The system achieved:

  • 0.872 test accuracy on paraphrase detection
  • 41.8 CHRF on sonnet generation
  • ~4× GPU memory reduction using LoRA

while maintaining competitive performance.

Key Results

Sparse Attention Training Performance

The figure below compares training accuracy and loss between baseline GPT-2 and sparse attention models on the paraphrase detection task.

Sparse attention preserves accuracy while converging faster and reducing training loss across epochs.

Figure 1. Training accuracy and loss curves comparing baseline and sparse attention GPT-2 models on paraphrase detection.

Training accuracy and loss curves comparing baseline and sparse attention models on a paraphrase detection task.
Sparse attention training results on GPT-2: the sparse model preserves accuracy while reducing training loss efficiently across epochs.

Impossible Distillation Performance

We evaluated two self-distillation approaches against a GPT-2 baseline.

The combined figure shows:

  • Final accuracy and training epochs (top table)
  • Training loss vs. epochs (bottom left)
  • Accuracy vs. epochs (bottom right)

Approach 1 reaches higher accuracy in fewer epochs, demonstrating the efficiency of impossible distillation.

Figure 2. Impossible distillation results: accuracy comparison and convergence behavior for two self-distillation strategies.

Impossible distillation accuracy and convergence comparison.
Impossible distillation results: accuracy comparison and convergence behavior for two self-distillation strategies.

Key Technical Contributions

Self-Distillation without Large Teachers (Impossible Distillation)

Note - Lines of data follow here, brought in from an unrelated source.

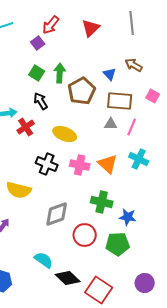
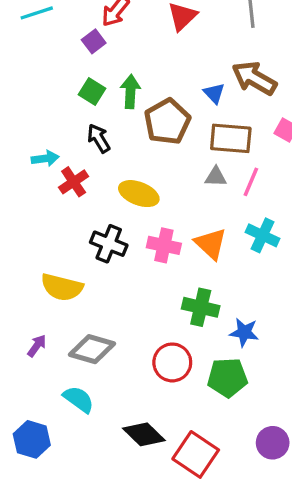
brown arrow: (134, 65) -> (254, 78), size x1.5
gray diamond: (57, 214) -> (92, 349), moved, turned 36
cyan semicircle: (44, 260) -> (79, 399), moved

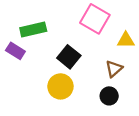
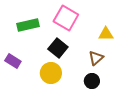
pink square: (95, 19) -> (66, 18), moved
purple rectangle: (15, 51) -> (13, 61), moved

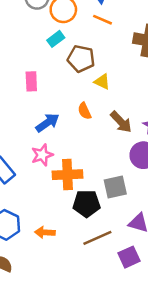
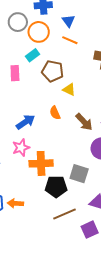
pink rectangle: (31, 81) -> (15, 73), moved
gray square: (115, 187) -> (79, 174), turned 30
orange arrow: (45, 232) -> (15, 203), moved

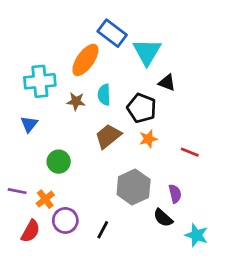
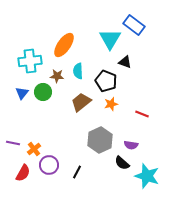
blue rectangle: (112, 33) -> (134, 25), moved
green circle: (59, 162) -> (43, 92), moved
purple semicircle: (175, 194) -> (131, 145), turned 112
cyan star: (196, 235) -> (147, 176), size x1.4

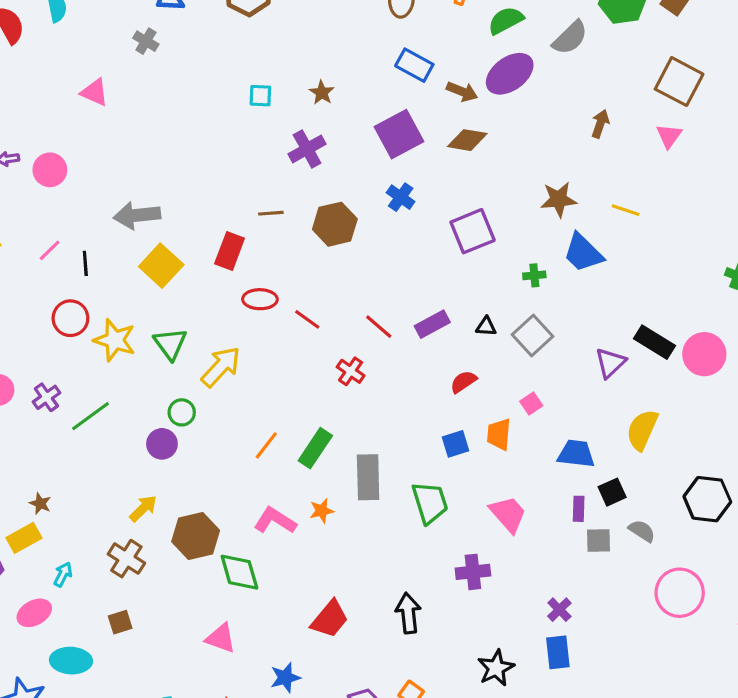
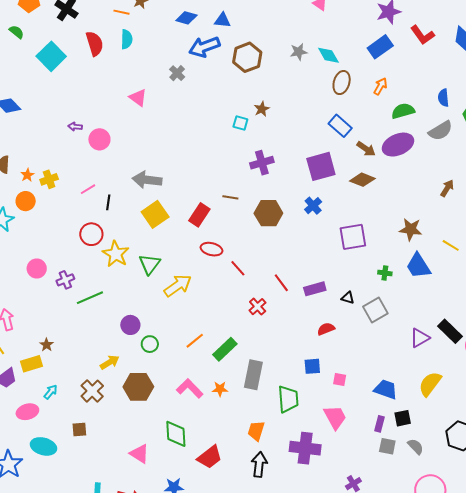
brown star: (322, 93) -> (262, 109), moved
pink square: (531, 403) -> (340, 379), moved, turned 32
green circle: (182, 412) -> (150, 344), moved
orange trapezoid: (499, 434) -> (256, 431), moved
green diamond: (239, 572) -> (176, 434), moved
purple cross: (473, 572) -> (305, 448), size x1.4

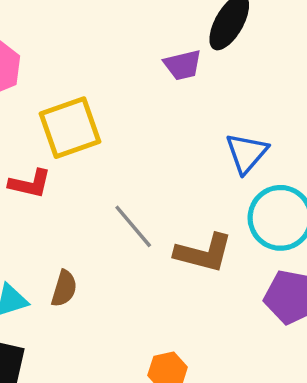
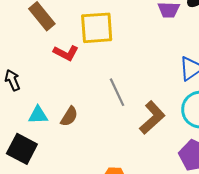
brown L-shape: (204, 253) -> (152, 118), turned -72

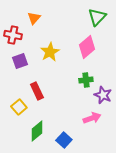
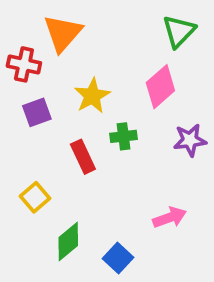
orange triangle: (34, 18) -> (63, 33), size x1.6
green cross: (86, 80) -> (124, 136), moved
red rectangle: (37, 91) -> (83, 157), moved
purple star: (103, 95) -> (190, 140), moved, turned -30

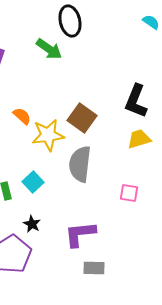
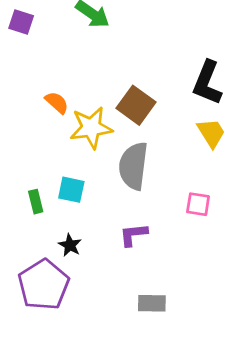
yellow trapezoid: (139, 139) -> (211, 133), turned 75
cyan square: (33, 182) -> (71, 190), turned -35
purple L-shape: (80, 234) -> (133, 235), moved, size x0.7

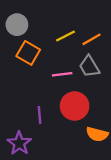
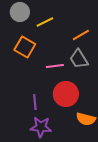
gray circle: (17, 25) -> (20, 12), moved
yellow line: (66, 36) -> (45, 22), moved
purple star: (19, 143) -> (41, 127), moved, turned -30

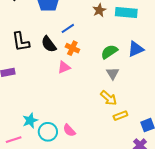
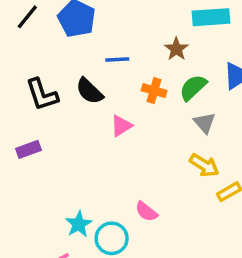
brown star: (99, 10) -> (176, 49), moved
blue line: (68, 28) -> (117, 60), turned 40
orange cross: (72, 48) -> (154, 91), moved
pink semicircle: (69, 130) -> (146, 212), moved

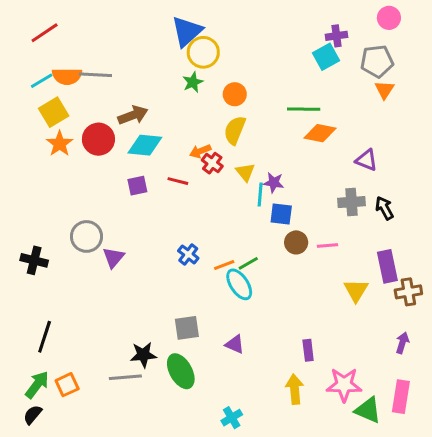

Implemented a self-training loop where GPT-2 generates, filters, and learns from its own paraphrase data using paraphrastic proximity. This outperformed standard fine-tuning and ChatGPT-based distillation, reaching 0.83 accuracy in only 4 epochs.

Sparse Attention for Efficiency

Integrated LogSparse attention to reduce quadratic attention complexity to O(L log L). Analyzed trade-offs between memory savings and semantic degradation, proposing hybrid sparse–dense attention as future work.

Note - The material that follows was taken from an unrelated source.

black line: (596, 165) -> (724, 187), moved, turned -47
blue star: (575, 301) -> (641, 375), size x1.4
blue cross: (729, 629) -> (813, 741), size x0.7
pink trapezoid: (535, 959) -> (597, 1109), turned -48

Parameter-Efficient Fine-Tuning (LoRA)

Applied LoRA to GPT-2 Large (812M parameters), reducing trainable parameters to <0.2% and GPU memory from 12.8GB → ~3.3GB, while preserving generation quality.

Decoding Strategy Optimization

Benchmarked greedy, beam search, top-k, and top-p sampling. Found that top-p sampling achieved the best CHRF (41.43) and that beam search degraded diversity and quality.